La morte di due sorelle a distanza di 12 giorni una dall'altra, entrambe operaie della "Euroshoes" fabbrica di proprietà italiana, ha aperto inquietanti interrogativi sulle condizioni di lavoro nello stabilimento. L'editoriale di Georgi Gospodinov, uno dei più noti scrittori contemporanei in Bulgaria
Georgi Gospodinov - Dvenvnik
Traduzione a cura di Bulgaria-Italia
Due operaie sono morte in un mese in una fabbrica italiana di scarpe a Dupnitza. L'ispettorato del lavoro ha minacciato seri controlli sulle condizioni di lavoro nell'azienda. Ecco due frasi che per il lettore medio bulgaro suonano più banali che scandalose. Siamo abituati che le istituzioni e gli organi di controllo dello Stato intervengano sempre post mortem. Come se solo la morte fosse in grado di accendere la lampadina rossa nell'istituzione competente e di provocare una certa sollecitudine degli enti di controllo. Una simile mentalità condanna in questo caso l'ispettorato del lavoro di comportarsi come un carro funebre oppure come pronto soccorso fatalmente in ritardo, che arriva solo per accertare la morte del paziente.

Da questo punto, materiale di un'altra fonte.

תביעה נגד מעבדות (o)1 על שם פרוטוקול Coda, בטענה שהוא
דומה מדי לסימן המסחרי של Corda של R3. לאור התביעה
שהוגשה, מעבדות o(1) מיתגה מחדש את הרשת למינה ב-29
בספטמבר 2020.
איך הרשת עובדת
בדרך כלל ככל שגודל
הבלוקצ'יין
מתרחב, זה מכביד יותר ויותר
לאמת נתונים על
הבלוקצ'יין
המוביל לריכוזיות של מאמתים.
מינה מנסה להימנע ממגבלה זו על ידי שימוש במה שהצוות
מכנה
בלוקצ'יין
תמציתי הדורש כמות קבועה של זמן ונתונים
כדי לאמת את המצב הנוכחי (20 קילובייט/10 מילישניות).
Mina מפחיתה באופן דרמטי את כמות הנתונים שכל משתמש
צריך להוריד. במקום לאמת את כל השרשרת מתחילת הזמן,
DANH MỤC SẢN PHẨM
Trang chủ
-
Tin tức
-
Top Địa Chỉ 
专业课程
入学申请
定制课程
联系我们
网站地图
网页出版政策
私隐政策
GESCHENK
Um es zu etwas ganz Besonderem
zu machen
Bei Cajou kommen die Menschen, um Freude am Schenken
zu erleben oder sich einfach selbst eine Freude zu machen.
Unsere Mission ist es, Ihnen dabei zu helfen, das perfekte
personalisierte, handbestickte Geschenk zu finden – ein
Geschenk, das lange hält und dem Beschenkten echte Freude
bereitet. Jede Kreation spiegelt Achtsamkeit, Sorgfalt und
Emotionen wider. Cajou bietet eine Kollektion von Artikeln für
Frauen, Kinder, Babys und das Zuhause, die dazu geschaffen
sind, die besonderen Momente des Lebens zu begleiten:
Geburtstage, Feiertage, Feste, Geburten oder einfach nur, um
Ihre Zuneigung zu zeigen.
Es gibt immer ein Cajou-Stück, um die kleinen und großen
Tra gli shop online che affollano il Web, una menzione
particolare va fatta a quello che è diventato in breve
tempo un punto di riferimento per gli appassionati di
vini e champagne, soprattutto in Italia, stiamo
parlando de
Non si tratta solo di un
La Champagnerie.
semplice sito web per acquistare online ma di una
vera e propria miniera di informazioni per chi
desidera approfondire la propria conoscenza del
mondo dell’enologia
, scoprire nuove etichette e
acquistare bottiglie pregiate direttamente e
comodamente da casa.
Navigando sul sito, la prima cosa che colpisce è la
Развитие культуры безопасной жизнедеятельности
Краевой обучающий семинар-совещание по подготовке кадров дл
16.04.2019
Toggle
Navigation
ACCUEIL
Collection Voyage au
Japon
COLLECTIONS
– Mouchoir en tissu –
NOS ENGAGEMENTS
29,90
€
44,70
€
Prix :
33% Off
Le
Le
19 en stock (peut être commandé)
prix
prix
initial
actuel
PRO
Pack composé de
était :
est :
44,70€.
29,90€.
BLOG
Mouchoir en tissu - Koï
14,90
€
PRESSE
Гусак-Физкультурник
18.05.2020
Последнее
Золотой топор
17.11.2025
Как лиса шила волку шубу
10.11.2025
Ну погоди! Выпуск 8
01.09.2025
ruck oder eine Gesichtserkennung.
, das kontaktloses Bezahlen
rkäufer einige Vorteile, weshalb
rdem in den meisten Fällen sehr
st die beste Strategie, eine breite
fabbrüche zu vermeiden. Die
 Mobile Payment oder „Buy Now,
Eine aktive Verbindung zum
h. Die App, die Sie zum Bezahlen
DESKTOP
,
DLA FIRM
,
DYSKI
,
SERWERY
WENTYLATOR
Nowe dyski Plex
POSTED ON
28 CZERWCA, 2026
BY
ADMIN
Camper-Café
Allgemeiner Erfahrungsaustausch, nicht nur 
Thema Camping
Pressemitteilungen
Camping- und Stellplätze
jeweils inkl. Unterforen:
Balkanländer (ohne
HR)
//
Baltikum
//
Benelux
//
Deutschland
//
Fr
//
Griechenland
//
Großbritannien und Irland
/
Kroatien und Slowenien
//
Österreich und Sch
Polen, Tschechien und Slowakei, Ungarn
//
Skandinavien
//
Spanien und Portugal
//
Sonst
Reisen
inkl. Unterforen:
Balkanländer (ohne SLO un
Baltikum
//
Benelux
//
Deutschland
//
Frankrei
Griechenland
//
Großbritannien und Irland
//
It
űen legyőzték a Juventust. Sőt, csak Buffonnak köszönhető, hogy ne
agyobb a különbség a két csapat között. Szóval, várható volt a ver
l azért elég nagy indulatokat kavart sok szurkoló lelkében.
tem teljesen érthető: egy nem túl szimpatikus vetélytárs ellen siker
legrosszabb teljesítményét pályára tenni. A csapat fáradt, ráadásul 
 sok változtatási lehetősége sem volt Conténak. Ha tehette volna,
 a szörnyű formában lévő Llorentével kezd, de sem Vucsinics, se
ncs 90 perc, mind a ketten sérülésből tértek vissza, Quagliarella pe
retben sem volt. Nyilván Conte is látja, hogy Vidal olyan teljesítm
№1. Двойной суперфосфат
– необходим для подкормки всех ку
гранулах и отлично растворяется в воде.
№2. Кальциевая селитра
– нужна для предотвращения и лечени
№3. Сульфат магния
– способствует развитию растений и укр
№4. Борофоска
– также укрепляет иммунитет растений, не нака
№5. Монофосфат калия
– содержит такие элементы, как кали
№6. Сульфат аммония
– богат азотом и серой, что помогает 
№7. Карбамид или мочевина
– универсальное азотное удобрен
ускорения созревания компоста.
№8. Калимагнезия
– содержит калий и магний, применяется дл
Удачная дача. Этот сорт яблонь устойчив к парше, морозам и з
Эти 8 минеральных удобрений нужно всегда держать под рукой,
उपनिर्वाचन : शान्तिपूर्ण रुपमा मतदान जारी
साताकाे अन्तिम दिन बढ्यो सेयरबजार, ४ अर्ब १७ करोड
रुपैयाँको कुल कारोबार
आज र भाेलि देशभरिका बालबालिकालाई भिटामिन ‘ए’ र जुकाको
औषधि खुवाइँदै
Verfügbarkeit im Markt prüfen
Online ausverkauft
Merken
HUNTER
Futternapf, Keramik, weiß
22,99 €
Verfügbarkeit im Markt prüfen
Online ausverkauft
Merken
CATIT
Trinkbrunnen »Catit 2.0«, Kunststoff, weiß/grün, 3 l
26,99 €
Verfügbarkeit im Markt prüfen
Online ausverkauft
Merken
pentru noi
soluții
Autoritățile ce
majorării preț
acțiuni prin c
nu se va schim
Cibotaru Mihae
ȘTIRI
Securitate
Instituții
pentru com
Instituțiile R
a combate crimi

Detto semplicemente, non è più facile e più normale che gli organi ispettivi facciano controlli seri nelle aziende quando i dipendenti sono ancora in vita? E' un segreto di Pulcinella che in centinaia di aziende di scarpe e di abbigliamento, disperse nelle regioni di frontiera del paese, spesso a capitale straniero, le condizioni di lavoro non rispondono a nessuna legislazione sul lavoro. Si parla di orari di lavoro di 12, 14 o 16 ore, emissioni nocive, stipendi bassi. Si ammette che molti proprietari di simili aziende si sono comperati il diritto di non subire dei controlli.
Il problema però ha anche un'altra faccia. E in certo senso è la faccia più scura per la società. Nessuno o quasi nessuno dei lavoratori che si trovano in queste condizioni osa lamentarsi, protestare, segnalare agli organi oppure fare causa al datore di lavoro. La regola non scritta è che ogni malcontento viene pagato con la perdita del lavoro. E proprio in queste regioni, dove abbondano simili aziende, la disoccupazione è massacrante. Conosco una donna anziana dalla provincia che lavora in una stireria con una paga giornaliera di 1 (un) leva (cioè 0,50 euro circa). Ma è grata che ha un lavoro.
Vorrei scrivere che ci manca la cultura della protesta, ma prima di tutto dobbiamo ammettere che ci manca la procedura della protesta, provata e funzionante. Chi tra i lavoratori in queste condizioni può essere sicuro che la sua denuncia verrà analizzata in fretta, in maniera giusta e senza pesanti conseguenze per se stesso.
Un po' di tempo fa un mio amico di è trovato in un negozio di abbigliamento particolarmente a buon mercato a Newcastle. Ha comprato vestiti al "chilogrammo". Tornando a casa dalla famiglia di inglesi che lo ospitava, ha espresso la sua soddisfazione. I padroni di casa hanno subito indovinato di quale negozio si trattasse e hanno disapprovato, scuotendo la testa. Gli hanno detto che nessuna persona per bene acquista in quel posto, perché le merci provenivano da paesi dove viene impiegato lavoro infantile e femminile a buon mercato. Se non sbaglio, si trattava della Malaysia. Il mio amico si è sentito veramente a disagio e non si è mai messo quel capotto che ha poi regalato ad un senzatetto di piazza "Slavejkov" che a sua volta non voleva accettare perché era completamente nuovo.
Ci sono vari modi per protestare. E varie culture della protesta.
Georgi Gospodinov è uno dei più letti scrittori contemporanei in Bulgaria. Autore delle raccolte di poesia "Lapidarium", "Il ciliegio di un popolo", "Lettere a Gaustin", del romanzo "Romanzo naturale" e della raccolta di racconti "E anche altre storie". I suoi libri sono tradotti in varie lingue, fra cui inglese, francese, tedesco, ceco. E' redattore di "Gazzetta letteraria".